Mutual information of $X$ and $Y$ is given by divergences between $p_{X,Y}$ and $p_Xp_Y$:

$\qquad I(X;Y) = D(p_{X,Y}\parallel p_{X}p_{Y}) = \sum _ x \sum _ y p_{X, Y}(x, y) \log _2 \frac{p_{X, Y}(x, y)}{p_ X(x) p_ Y(y)}.$

Divergence Generally:
$\qquad D(p\parallel q)=\sum_x p(x) log_2 \frac{p(x)}{q(x)}$

In [10]:
info_divergence = lambda x,y: np.sum(x * np.log2(x/y))
In [11]:
mutual_info_XY = info_divergence(joint_prob_XY,
                                 joint_prob_XY_indep)
mutual_info_XY
Out[11]:
0.0022610829960697087

Suppose we have three r.v.s $S,C,D$, where both $C$ and $D$ are dependent on $S$ we know:

$\qquad p_{C\ |\ S}(c\ |\ s) = 1\ /\ (2s+1)$ for $c \in \{ 0,1,\ldots ,2s\}$

and $D$ is $binom(q,S)$:

$\qquad \begin{eqnarray} p_{D\ |\ S}(d\ |\ s) &= \begin{cases} {s \choose d}\, q^d\, (1-q)^{s-d} & d \in \{0,\ldots,s\} \\ 0 & \text{otherwise} \end{cases} \end{eqnarray}$

In [12]:
s = np.array([1,2,3,4])
p_S = [.25, .25, .25, .25]
cs = np.array([i for i in range(2*len(s))])
p_CS = np.zeros((len(cs),len(s)))
for i in range(len(s)):
    for c in cs:
        p_CS[c,i] = (1/(2*s[i]+1))
E_C_given_S=((p_CS*p_S).sum(axis=1)*cs).sum()
p_C = p_CS.sum(axis=1)
E_C = (p_C*cs).sum()
In [13]:
import scipy.stats
def pmf_DS (p,d): 
    s = [1,2,3,4]
    p_ds = []
    for i in s:
        p_ds.append(scipy.stats.binom(i,p).pmf(d))
    return np.array(p_ds)
In [14]:
pmf_DS(.2,1)
Out[14]:
array([ 0.2   ,  0.32  ,  0.384 ,  0.4096])

Two Consecutive 6s

Expeceted number of rolls to see two consecutive 6s with a fair die

In [15]:
## Geometric dist
p = 1/6
one_six_expected = 1/p #E[X]=1/p
print('%d rolls to see one six' % one_six_expected)
6 rolls to see one six

so 6 rolls plus one additional roll: to get two consectutive, would give us 7 total per sequence; which would take on average one_six_expected, 6, to see again:

In [16]:
consecutive_sixes = 1/p*(one_six_expected+1)
print('%.f rolls (on average) to see two consecutive sixes' % consecutive_sixes)
42 rolls (on average) to see two consecutive sixes


Summary

Entropy and information divergence come up often in probabalistic modeling, especially when choosing maximum likelihood to decide which model to use.
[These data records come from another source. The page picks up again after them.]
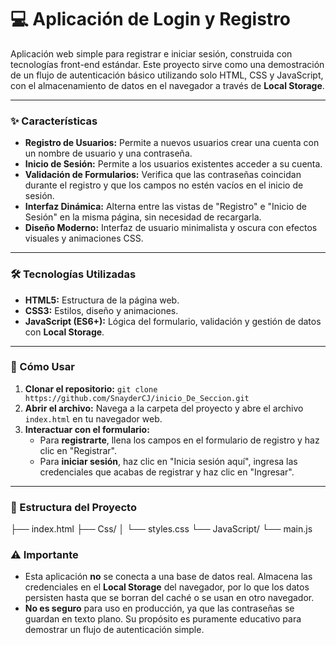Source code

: # 💻 Aplicación de Login y Registro

Aplicación web simple para registrar e iniciar sesión, construida con tecnologías front-end estándar. Este proyecto sirve como una demostración de un flujo de autenticación básico utilizando solo HTML, CSS y JavaScript, con el almacenamiento de datos en el navegador a través de **Local Storage**.

---

### ✨ Características

-   **Registro de Usuarios:** Permite a nuevos usuarios crear una cuenta con un nombre de usuario y una contraseña.
-   **Inicio de Sesión:** Permite a los usuarios existentes acceder a su cuenta.
-   **Validación de Formularios:** Verifica que las contraseñas coincidan durante el registro y que los campos no estén vacíos en el inicio de sesión.
-   **Interfaz Dinámica:** Alterna entre las vistas de "Registro" e "Inicio de Sesión" en la misma página, sin necesidad de recargarla.
-   **Diseño Moderno:** Interfaz de usuario minimalista y oscura con efectos visuales y animaciones CSS.

---

### 🛠️ Tecnologías Utilizadas

-   **HTML5:** Estructura de la página web.
-   **CSS3:** Estilos, diseño y animaciones.
-   **JavaScript (ES6+):** Lógica del formulario, validación y gestión de datos con **Local Storage**.

---

### 🚀 Cómo Usar

1.  **Clonar el repositorio:** `git clone https://github.com/SnayderCJ/inicio_De_Seccion.git`
2.  **Abrir el archivo:** Navega a la carpeta del proyecto y abre el archivo `index.html` en tu navegador web.
3.  **Interactuar con el formulario:**
    -   Para **registrarte**, llena los campos en el formulario de registro y haz clic en "Registrar".
    -   Para **iniciar sesión**, haz clic en "Inicia sesión aquí", ingresa las credenciales que acabas de registrar y haz clic en "Ingresar".

---

### 📁 Estructura del Proyecto


├── index.html
├── Css/
│   └── styles.css
└── JavaScript/
    └── main.js

### ⚠️ Importante

-   Esta aplicación **no** se conecta a una base de datos real. Almacena las credenciales en el **Local Storage** del navegador, por lo que los datos persisten hasta que se borran del caché o se usan en otro navegador.
-   **No es seguro** para uso en producción, ya que las contraseñas se guardan en texto plano. Su propósito es puramente educativo para demostrar un flujo de autenticación simple.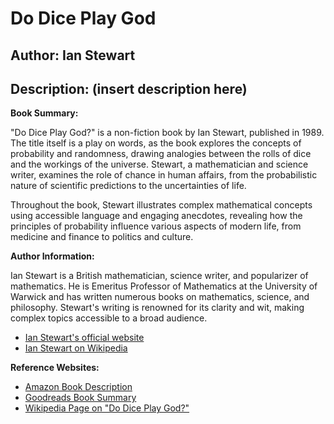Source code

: # Do Dice Play God
## Author: Ian Stewart
## Description: (insert description here)
**Book Summary:**

"Do Dice Play God?" is a non-fiction book by Ian Stewart, published in 1989. The title itself is a play on words, as the book explores the concepts of probability and randomness, drawing analogies between the rolls of dice and the workings of the universe. Stewart, a mathematician and science writer, examines the role of chance in human affairs, from the probabilistic nature of scientific predictions to the uncertainties of life.

Throughout the book, Stewart illustrates complex mathematical concepts using accessible language and engaging anecdotes, revealing how the principles of probability influence various aspects of modern life, from medicine and finance to politics and culture.

**Author Information:**

Ian Stewart is a British mathematician, science writer, and popularizer of mathematics. He is Emeritus Professor of Mathematics at the University of Warwick and has written numerous books on mathematics, science, and philosophy. Stewart's writing is renowned for its clarity and wit, making complex topics accessible to a broad audience.

* [Ian Stewart's official website](https://www.ianstewart.co.uk/)
* [Ian Stewart on Wikipedia](https://en.wikipedia.org/wiki/Ian_Stewart_(mathematician))

**Reference Websites:**

* [Amazon Book Description](https://www.amazon.com/Do-Dice-Play-God-Chance/dp/0140271324/)
* [Goodreads Book Summary](https://www.goodreads.com/book/show/434134.Do_Dice_Play_God_)
* [Wikipedia Page on "Do Dice Play God?"](https://en.wikipedia.org/wiki/Do_Dice_Play_God_)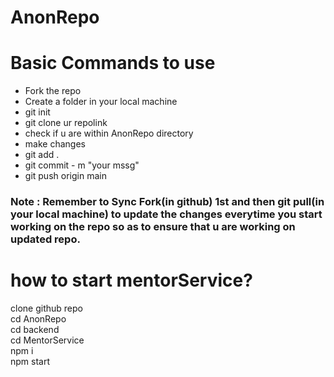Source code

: # AnonRepo 

# Basic Commands to use
- Fork the repo
- Create a folder in your local machine
- git init
- git clone ur repolink
- check if u are within AnonRepo directory
- make changes
- git add .
- git commit - m "your mssg"
- git push origin main

### Note : Remember to Sync Fork(in github) 1st and then git pull(in your local machine) to update the changes everytime you start working on the repo so as to ensure that u are working on updated repo.
 

# how to start mentorService?
clone github repo<br>
cd AnonRepo<br>
cd backend<br>
cd MentorService<br>
npm i <br>
npm start<br>
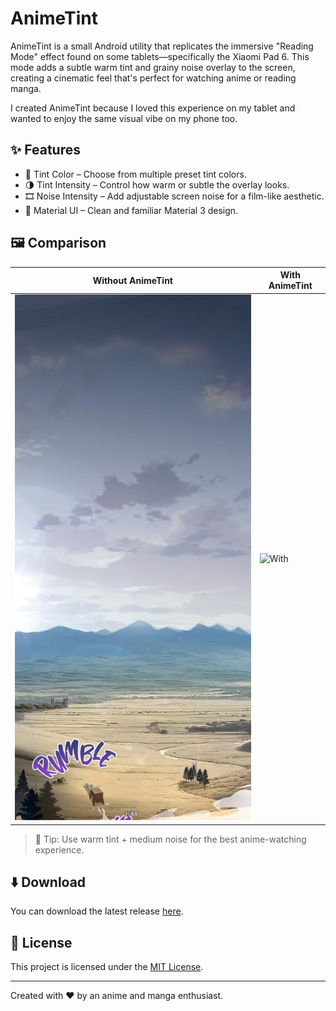 # AnimeTint

AnimeTint is a small Android utility that replicates the immersive "Reading Mode" effect found on some tablets—specifically the Xiaomi Pad 6. This mode adds a subtle warm tint and grainy noise overlay to the screen, creating a cinematic feel that's perfect for watching anime or reading manga.

I created AnimeTint because I loved this experience on my tablet and wanted to enjoy the same visual vibe on my phone too.

## ✨ Features

- 🎨 Tint Color – Choose from multiple preset tint colors.
- 🌗 Tint Intensity – Control how warm or subtle the overlay looks.
- 🎞️ Noise Intensity – Add adjustable screen noise for a film-like aesthetic.
- 🧱 Material UI – Clean and familiar Material 3 design.

## 🖼️ Comparison

| Without AnimeTint | With AnimeTint |
|-------------------|----------------|
| ![Without](.github/readme_images/without_animetint.png) | ![With](.github/readme_images/with_animetint.png) |

> 📸 Tip: Use warm tint + medium noise for the best anime-watching experience.

## ⬇️ Download

You can download the latest release [here](https://github.com/yourusername/animetint/releases).

## 📃 License

This project is licensed under the [MIT License](LICENSE).

---

Created with ❤️ by an anime and manga enthusiast.
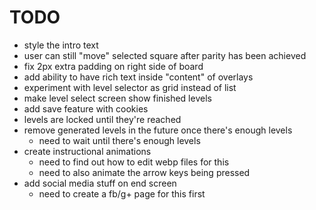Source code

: TODO
====
* style the intro text
* user can still "move" selected square after parity has been achieved
* fix 2px extra padding on right side of board
* add ability to have rich text inside "content" of overlays
* experiment with level selector as grid instead of list
* make level select screen show finished levels
* add save feature with cookies
* levels are locked until they're reached
* remove generated levels in the future once there's enough levels
  * need to wait until there's enough levels
* create instructional animations
  * need to find out how to edit webp files for this
  * need to also animate the arrow keys being pressed
* add social media stuff on end screen
  * need to create a fb/g+ page for this first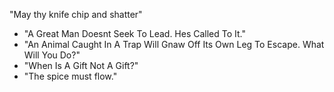  "May thy knife chip and shatter"
- "A Great Man Doesnt Seek To Lead. Hes Called To It."
- "An Animal Caught In A Trap Will Gnaw Off Its Own Leg To Escape. What Will You Do?"
- "When Is A Gift Not A Gift?"
- "The spice must flow."

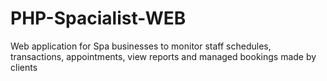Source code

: # PHP-Spacialist-WEB
Web application for Spa businesses to monitor staff schedules, transactions, appointments, view reports and managed bookings made by clients 
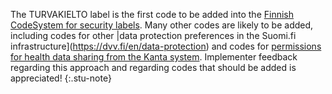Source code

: The TURVAKIELTO label is the first code to be added into the
[Finnish CodeSystem for security labels](CodeSystem-SecurityLabelCS.html). Many other codes are
likely to be added, including codes for other
|data protection preferences in the Suomi.fi infrastructure](https://dvv.fi/en/data-protection) and
codes for
[permissions for health data sharing from the Kanta system](https://www.kanta.fi/en/consent-and-denials-of-consent-to-data-sharing).
Implementer feedback regarding this approach and regarding codes that should be added is
appreciated!
{:.stu-note}

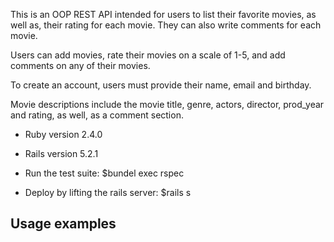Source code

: This is an OOP REST API intended for users to list their favorite movies, as well as, their rating for each movie. They can also write comments for each movie.

Users can add movies, rate their movies on a scale of 1-5, and add comments on any of their movies.

To create an account, users must provide their name, email and birthday.

Movie descriptions include the movie title, genre, actors, director, prod_year and rating, as well, as a comment section.

* Ruby version
2.4.0

* Rails version
5.2.1

* Run the test suite: $bundel exec rspec

* Deploy by lifting the rails server: $rails s

## Usage examples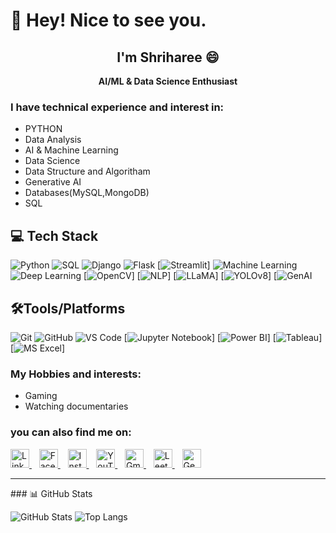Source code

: # 👋 Hey! Nice to see you.
<div align="center">

## I'm Shriharee 😄

</div>
<p align="center"><b>AI/ML & Data Science Enthusiast</b></p>

### I have technical experience and interest in:
- PYTHON
- Data Analysis
- AI & Machine Learning
- Data Science
- Data Structure and Algoritham
- Generative AI
- Databases(MySQL,MongoDB)
- SQL


## 💻 Tech Stack

![Python](https://img.shields.io/badge/Python-3776AB?style=for-the-badge&logo=python&logoColor=white)
![SQL](https://img.shields.io/badge/SQL-003B57?style=for-the-badge&logo=sqlite&logoColor=white)
![Django](https://img.shields.io/badge/Django-092E20?style=for-the-badge&logo=django&logoColor=white)
![Flask](https://img.shields.io/badge/Flask-000000?style=for-the-badge&logo=flask&logoColor=white)
[![Streamlit](https://img.shields.io/badge/Streamlit-FF4B4B?style=for-the-badge&logo=streamlit&logoColor=white)]
![Machine Learning](https://img.shields.io/badge/Machine_Learning-102230?style=for-the-badge&logo=tensorflow&logoColor=orange)
![Deep Learning](https://img.shields.io/badge/Deep_Learning-FF6F00?style=for-the-badge&logo=pytorch&logoColor=white)
[![OpenCV](https://img.shields.io/badge/OpenCV-5C3EE8?style=for-the-badge&logo=opencv&logoColor=white)]
[![NLP](https://img.shields.io/badge/NLP-3E8E41?style=for-the-badge&logo=google-translate&logoColor=white)]
[![LLaMA](https://img.shields.io/badge/LLaMA-FF6F00?style=for-the-badge&logo=meta&logoColor=white)]
[![YOLOv8](https://img.shields.io/badge/YOLOv8-00FFFF?style=for-the-badge&logo=python&logoColor=black)]
[![GenAI](https://img.shields.io/badge/Generative_AI-8A2BE2?style=for-the-badge&logo=openai&logoColor=white)

## 🛠️Tools/Platforms

![Git](https://img.shields.io/badge/Git-F05032?style=for-the-badge&logo=git&logoColor=white)
![GitHub](https://img.shields.io/badge/GitHub-181717?style=for-the-badge&logo=github&logoColor=white)
![VS Code](https://img.shields.io/badge/VS_Code-007ACC?style=for-the-badge&logo=visual-studio-code&logoColor=white)
[![Jupyter Notebook](https://img.shields.io/badge/Jupyter_Notebook-F37626?style=for-the-badge&logo=jupyter&logoColor=white)]
[![Power BI](https://img.shields.io/badge/Power_BI-F2C811?style=for-the-badge&logo=powerbi&logoColor=black)]
[![Tableau](https://img.shields.io/badge/Tableau-E97627?style=for-the-badge&logo=tableau&logoColor=white)]
[![MS Excel](https://img.shields.io/badge/MS_Excel-217346?style=for-the-badge&logo=microsoft-excel&logoColor=white)]

### My Hobbies and interests:
- Gaming
- Watching documentaries

  
### you can also find me on:
<p >
  <a href="https://www.linkedin.com/in/shriharee-panchal-6413a8291/" target="_blank">
    <img src="https://cdn.jsdelivr.net/gh/devicons/devicon/icons/linkedin/linkedin-original.svg" alt="LinkedIn" width="30" height="30"/>
  </a>&nbsp;&nbsp;
  <a href="https://www.facebook.com/profile.php?id=100089626714214" target="_blank">
    <img src="https://cdn.jsdelivr.net/gh/devicons/devicon/icons/facebook/facebook-original.svg" alt="Facebook" width="30" height="30"/>
  </a>&nbsp;&nbsp;
  <a href="https://www.instagram.com/shreepanchal_004/" target="_blank">
    <img src="https://upload.wikimedia.org/wikipedia/commons/a/a5/Instagram_icon.png" alt="Instagram" width="30" height="30"/>
  </a>&nbsp;&nbsp;
 <a href="https://www.youtube.com/" target="_blank">
  <img src="https://cdn-icons-png.flaticon.com/512/1384/1384060.png" alt="YouTube" width="30" height="30"/>
</a>&nbsp;&nbsp;
  <a href="mailto:shriharee0004@gmail.com" target="_blank">
    <img src="https://cdn-icons-png.flaticon.com/512/5968/5968534.png" alt="Gmail" width="30" height="30"/>
  </a>&nbsp;&nbsp;
  <a href="https://leetcode.com/u/shrihareepanchal/" target="_blank">
    <img src="https://upload.wikimedia.org/wikipedia/commons/1/19/LeetCode_logo_black.png" alt="LeetCode" width="30" height="30"/>
  </a>&nbsp;&nbsp;
  <a href="https://auth.geeksforgeeks.org/user/shriharevnk/profile" target="_blank">
    <img src="https://upload.wikimedia.org/wikipedia/commons/4/43/GeeksforGeeks.svg" alt="GeeksforGeeks" width="30" height="30"/>
  </a>
</p>

<hr/>
### 📊 GitHub Stats

![GitHub Stats](https://github-readme-stats.vercel.app/api?username=Siddheshwar4141&show_icons=true&theme=radical)
![Top Langs](https://github-readme-stats.vercel.app/api/top-langs/?username=Siddheshwar4141&layout=compact&theme=radical)
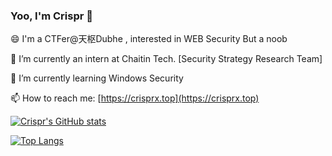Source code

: ### Yoo, I'm Crispr 👋

<!--
**crisprss/crisprss** is a ✨ _special_ ✨ repository because its `README.md` (this file) appears on your GitHub profile.

Here are some ideas to get you started:

- 🔭 I’m currently working on ...
- 🌱 I’m currently learning ...
- 👯 I’m looking to collaborate on ...
- 🤔 I’m looking for help with ...
- 💬 Ask me about ...
- 📫 How to reach me: ...
- 😄 Pronouns: ...
- ⚡ Fun fact: ...
-->
😄 I'm a CTFer@天枢Dubhe , interested in WEB Security But a noob

🔭 I’m currently an intern at Chaitin Tech. [Security Strategy Research Team]

🌱 I’m currently learning Windows Security

📫 How to reach me: [https://crisprx.top](https://crisprx.top)

[![Crispr's GitHub stats](https://github-readme-stats.vercel.app/api?username=crisprss&show_icons=true&theme=tokyonight)](https://github.com/anuraghazra/github-readme-stats)

[![Top Langs](https://github-readme-stats.vercel.app/api/top-langs/?username=crisprss&layout=compact&theme=tokyonight)](https://github.com/anuraghazra/github-readme-stats)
Information divergence will tell us how far a candidate model is from the observed data. Mutual information will help us figure out which r.v.s we should directly model pairwise interactions with$-$based on whether the information gained between the two is reason to include.